A. D. : Je ne comprends pas qu'il y ait en Corse cette espèce de communion du silence.
R. B. : Oui et non. En Corse, on dit toujours l'omerta. Mais ils ont une technique qu'il faut connaître. J'ai eu du
mal à m'y faire au début, mais j'ai fini par comprendre. Là-bas, quand on veut faire des confidences, on ne le dit pas directement, on le fait savoir. On passe par quelqu'un d'autre. On fait passer par la bande. Ce qui est vrai, c'est qu'au niveau des procédures judiciaires, au niveau des tribunaux, les gens ont tendance à être sourds, aveugles et muets. Ils n'ont jamais rien vu, rien entendu.

A. D. : Il faut votre formation pour arriver à négocier.
R. B. : Je me souviens d'un match retour de la Coupe de France à Ajaccio. C'était de la folie. Jean-Luc Lagardère, qui était président du Racing, était dans les tribunes avec son épouse. Elle était terrorisée par les jets de pétard. Ça pleuvait de partout. Les marrons de terre, ça pète comme des grenades offensives. Le match s'est néanmoins déroulé tant bien que mal avec un arbitre qui avait été super adroit. Sauf qu'après, les joueurs du Racing refusaient de sortir des vestiaires. Ils avaient peur, car ils devaient repasser par le stade pour rejoindre le bus. Lagardère y va, tente de les raisonner, sans résultat. Il vient me voir et me demande de faire quelque chose. J'y vais et je leur dis : vous allez avancer en colonne en regardant droit devant vous, vous ne répondez pas aux provocations et moi, je passe devant. On est sorti comme ça, me frayant un passage dans cette foule vociférante et excitée.

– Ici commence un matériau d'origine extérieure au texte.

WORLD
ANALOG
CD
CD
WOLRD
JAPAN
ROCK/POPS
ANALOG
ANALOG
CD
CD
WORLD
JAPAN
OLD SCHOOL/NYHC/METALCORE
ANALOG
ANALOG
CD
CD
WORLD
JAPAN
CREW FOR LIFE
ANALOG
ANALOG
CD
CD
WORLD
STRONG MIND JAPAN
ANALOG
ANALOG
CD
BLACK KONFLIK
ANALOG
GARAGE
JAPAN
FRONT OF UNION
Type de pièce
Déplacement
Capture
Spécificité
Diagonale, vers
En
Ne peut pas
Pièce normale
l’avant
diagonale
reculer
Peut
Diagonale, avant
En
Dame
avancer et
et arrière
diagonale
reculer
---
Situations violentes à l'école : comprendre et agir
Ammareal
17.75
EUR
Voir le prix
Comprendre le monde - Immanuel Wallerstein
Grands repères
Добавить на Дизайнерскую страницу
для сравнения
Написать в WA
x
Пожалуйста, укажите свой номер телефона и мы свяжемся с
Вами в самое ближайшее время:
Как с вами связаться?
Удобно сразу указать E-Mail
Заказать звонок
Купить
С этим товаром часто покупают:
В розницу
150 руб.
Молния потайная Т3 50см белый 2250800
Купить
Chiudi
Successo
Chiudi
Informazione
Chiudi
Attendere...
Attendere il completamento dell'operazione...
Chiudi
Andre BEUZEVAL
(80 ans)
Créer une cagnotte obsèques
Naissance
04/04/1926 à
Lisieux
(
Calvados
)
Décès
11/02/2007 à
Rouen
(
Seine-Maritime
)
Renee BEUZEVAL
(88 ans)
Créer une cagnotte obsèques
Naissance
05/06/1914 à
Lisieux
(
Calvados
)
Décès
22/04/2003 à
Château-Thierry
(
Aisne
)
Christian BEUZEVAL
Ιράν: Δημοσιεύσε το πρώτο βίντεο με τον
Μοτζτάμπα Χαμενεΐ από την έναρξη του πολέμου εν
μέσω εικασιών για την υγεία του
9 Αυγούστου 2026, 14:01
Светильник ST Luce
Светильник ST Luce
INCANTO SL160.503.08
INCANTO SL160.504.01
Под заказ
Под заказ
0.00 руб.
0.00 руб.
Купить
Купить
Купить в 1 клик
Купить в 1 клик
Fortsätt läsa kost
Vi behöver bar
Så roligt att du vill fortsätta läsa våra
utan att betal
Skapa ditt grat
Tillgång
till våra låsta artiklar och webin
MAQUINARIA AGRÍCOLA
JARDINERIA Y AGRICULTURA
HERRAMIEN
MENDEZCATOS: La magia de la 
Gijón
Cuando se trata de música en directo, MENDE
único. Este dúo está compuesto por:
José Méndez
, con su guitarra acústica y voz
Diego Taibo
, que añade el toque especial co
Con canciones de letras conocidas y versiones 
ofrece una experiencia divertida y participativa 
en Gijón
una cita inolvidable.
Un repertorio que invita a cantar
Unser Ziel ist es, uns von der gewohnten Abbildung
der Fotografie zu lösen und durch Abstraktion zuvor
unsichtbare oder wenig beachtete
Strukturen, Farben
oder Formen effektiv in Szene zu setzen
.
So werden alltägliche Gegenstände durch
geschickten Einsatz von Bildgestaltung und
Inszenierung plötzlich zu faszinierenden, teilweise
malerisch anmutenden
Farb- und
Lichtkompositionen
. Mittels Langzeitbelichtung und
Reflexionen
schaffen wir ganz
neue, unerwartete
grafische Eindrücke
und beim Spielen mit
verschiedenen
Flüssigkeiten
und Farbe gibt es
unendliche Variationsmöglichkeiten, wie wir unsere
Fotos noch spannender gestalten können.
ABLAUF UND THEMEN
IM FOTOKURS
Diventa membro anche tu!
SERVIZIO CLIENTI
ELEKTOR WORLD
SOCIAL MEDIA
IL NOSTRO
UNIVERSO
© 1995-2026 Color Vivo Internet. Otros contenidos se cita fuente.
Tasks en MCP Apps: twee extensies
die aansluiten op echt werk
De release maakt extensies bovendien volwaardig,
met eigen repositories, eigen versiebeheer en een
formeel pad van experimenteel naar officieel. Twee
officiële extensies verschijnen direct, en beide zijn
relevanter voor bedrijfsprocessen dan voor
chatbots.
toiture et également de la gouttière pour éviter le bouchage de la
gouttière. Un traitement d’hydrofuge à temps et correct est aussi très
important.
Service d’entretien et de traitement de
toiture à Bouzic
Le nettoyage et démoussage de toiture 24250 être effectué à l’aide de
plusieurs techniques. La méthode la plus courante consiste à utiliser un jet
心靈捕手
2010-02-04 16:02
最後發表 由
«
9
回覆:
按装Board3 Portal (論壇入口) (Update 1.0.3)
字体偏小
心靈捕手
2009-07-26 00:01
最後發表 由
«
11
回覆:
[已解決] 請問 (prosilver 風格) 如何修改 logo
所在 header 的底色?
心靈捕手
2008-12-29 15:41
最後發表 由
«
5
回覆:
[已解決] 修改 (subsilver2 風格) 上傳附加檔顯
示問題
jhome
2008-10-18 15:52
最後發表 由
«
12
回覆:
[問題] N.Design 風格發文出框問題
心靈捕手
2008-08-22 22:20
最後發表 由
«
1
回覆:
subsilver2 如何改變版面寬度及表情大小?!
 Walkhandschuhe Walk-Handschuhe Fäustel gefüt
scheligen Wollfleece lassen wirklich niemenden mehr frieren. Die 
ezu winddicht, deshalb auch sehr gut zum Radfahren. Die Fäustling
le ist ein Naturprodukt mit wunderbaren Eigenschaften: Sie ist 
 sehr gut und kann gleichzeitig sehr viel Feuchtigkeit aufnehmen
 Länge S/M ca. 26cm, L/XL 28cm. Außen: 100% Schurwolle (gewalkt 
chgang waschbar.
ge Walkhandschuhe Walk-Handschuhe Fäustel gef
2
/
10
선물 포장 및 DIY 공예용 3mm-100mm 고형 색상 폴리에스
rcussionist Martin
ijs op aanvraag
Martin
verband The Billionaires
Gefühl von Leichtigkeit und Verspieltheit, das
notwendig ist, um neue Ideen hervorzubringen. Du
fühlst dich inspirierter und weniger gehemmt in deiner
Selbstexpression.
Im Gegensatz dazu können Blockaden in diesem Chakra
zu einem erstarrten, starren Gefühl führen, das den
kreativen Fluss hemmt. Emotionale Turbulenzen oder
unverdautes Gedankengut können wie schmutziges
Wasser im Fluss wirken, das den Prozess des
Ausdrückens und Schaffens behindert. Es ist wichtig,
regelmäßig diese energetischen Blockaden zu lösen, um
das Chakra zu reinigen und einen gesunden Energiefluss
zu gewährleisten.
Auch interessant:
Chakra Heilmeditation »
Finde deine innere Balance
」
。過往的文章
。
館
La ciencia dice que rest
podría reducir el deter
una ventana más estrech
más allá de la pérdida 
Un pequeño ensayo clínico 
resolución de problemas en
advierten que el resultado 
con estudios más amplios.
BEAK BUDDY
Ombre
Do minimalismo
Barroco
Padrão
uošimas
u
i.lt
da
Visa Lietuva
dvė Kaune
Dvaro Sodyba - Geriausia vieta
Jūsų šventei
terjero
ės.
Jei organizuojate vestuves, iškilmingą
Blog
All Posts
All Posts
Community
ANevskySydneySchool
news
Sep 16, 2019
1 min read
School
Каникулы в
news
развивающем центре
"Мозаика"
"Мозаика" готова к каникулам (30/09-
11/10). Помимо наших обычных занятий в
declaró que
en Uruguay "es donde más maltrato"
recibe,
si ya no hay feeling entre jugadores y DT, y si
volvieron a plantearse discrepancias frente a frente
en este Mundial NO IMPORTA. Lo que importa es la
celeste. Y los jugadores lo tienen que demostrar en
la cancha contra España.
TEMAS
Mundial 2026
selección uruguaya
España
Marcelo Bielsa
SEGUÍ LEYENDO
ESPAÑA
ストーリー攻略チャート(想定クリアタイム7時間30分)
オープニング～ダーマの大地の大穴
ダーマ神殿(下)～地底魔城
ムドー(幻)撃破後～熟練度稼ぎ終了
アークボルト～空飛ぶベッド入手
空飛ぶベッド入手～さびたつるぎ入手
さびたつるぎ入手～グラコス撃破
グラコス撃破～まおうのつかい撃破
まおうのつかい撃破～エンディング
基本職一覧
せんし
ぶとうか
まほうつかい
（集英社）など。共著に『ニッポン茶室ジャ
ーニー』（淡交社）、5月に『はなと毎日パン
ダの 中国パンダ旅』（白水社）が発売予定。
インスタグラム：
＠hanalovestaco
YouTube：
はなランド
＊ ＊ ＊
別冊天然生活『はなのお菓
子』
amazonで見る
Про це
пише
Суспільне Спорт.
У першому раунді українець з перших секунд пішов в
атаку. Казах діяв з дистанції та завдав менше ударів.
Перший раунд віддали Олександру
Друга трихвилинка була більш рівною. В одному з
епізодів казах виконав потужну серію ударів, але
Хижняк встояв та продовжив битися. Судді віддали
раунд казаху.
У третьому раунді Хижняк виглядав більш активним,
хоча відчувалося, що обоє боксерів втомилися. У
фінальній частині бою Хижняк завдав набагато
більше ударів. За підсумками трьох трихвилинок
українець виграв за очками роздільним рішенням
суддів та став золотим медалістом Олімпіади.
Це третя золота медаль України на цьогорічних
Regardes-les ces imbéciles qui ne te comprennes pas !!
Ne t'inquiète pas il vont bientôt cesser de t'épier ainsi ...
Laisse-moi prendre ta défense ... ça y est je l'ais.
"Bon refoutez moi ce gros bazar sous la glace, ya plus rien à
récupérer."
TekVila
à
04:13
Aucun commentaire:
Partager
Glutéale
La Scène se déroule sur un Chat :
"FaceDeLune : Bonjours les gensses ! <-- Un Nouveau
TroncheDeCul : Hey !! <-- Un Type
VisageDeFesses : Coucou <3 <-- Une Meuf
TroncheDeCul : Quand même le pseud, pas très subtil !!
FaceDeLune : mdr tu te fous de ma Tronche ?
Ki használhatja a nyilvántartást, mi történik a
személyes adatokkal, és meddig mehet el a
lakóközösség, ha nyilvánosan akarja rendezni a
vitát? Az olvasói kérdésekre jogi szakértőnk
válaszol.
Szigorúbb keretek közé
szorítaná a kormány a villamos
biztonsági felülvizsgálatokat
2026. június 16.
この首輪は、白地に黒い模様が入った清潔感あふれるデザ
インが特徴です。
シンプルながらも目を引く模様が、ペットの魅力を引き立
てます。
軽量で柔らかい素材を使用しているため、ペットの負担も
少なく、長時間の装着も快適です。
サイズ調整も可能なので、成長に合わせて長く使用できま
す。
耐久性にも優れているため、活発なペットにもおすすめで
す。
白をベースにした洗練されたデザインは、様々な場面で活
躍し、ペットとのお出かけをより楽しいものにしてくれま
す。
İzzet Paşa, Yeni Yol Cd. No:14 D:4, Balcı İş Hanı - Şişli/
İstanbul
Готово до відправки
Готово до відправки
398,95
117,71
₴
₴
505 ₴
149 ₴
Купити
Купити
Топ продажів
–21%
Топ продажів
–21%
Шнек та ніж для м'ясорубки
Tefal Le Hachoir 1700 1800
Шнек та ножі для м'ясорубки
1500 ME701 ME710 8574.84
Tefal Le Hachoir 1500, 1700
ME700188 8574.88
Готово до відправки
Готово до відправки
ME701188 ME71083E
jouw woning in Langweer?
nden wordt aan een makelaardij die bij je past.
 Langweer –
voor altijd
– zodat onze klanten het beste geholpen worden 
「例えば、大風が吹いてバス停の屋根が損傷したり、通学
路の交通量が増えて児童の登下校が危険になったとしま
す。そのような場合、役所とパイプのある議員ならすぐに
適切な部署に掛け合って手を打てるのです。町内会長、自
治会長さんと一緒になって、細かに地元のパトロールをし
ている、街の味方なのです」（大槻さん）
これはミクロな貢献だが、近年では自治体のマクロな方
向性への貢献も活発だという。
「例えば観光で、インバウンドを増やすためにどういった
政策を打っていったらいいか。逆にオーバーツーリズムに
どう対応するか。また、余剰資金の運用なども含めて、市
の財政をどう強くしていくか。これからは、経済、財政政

Un leader FLNC s'est approché et je lui ai lancé : qu'est-ce que c'est que cette mascarade, vous n'êtes pas digne d'être Corse !

A. D. : Ces situations extrêmes ne sont pas faciles à gérer. Ce n'est pas simple de mettre les gens d'accord.
R. B. : Où j'habite, il manque un tronçon d'autoroute. Ça dure depuis des années. Il y a 5 ou 6 projets. Toutes les communes sont formelles, il faut terminer cette portion, à condition que ça se passe chez le voisin… Il y a les défenseurs de ceci et de cela. Chacun est persuadé d'avoir raison, d'avoir les bons arguments. Mais on ne peut rien faire.

A. D. : Même au plan syndical, c'est comme ça. Une décision est prise par le conseil d'administration national, en présence de tous les présidents départementaux. Et de temps en temps, il y en a un qui dit, 'ah, je vais réunir mon conseil d'administration dans mon département pour discuter de la décision qui a été prise'. Il est de bonne volonté, il veut travailler. Mais ça ne fait rien avancer du tout. Ça fait l'inverse.
R. B. : Dès l'instant qu'on prend une décision, il faut s'y tenir.

A. D. : Certains disent que la démocratie participative peut amortir ce genre de chose.
R. B. : C'est vrai qu'il faut au maximum essayer de discuter, mais il y a un moment où il faut décider. Il ne faut pas aller trop vite, mais une fois que c'est mûr, c'est mûr. Le problème, c'est que lorsque c'est mûr, parfois - pour ne pas dire souvent -, on n'applique pas la décision.

Repères

Né en 1936 en Charente-Maritime, Robert Broussard a été l'un des plus célèbres flics de France. Chef de la brigade antigang dans les années 1970 et 1980, il a été préfet délégué pour la police en Corse de 1983 à 1985. Il est aussi à l'origine de la création du Raid. En 1997, il a publié ses mémoires en deux tomes. La réédition, en un seul volume, de cet ouvrage intitulé Commissaire Broussard, mémoires est disponible chez Stock.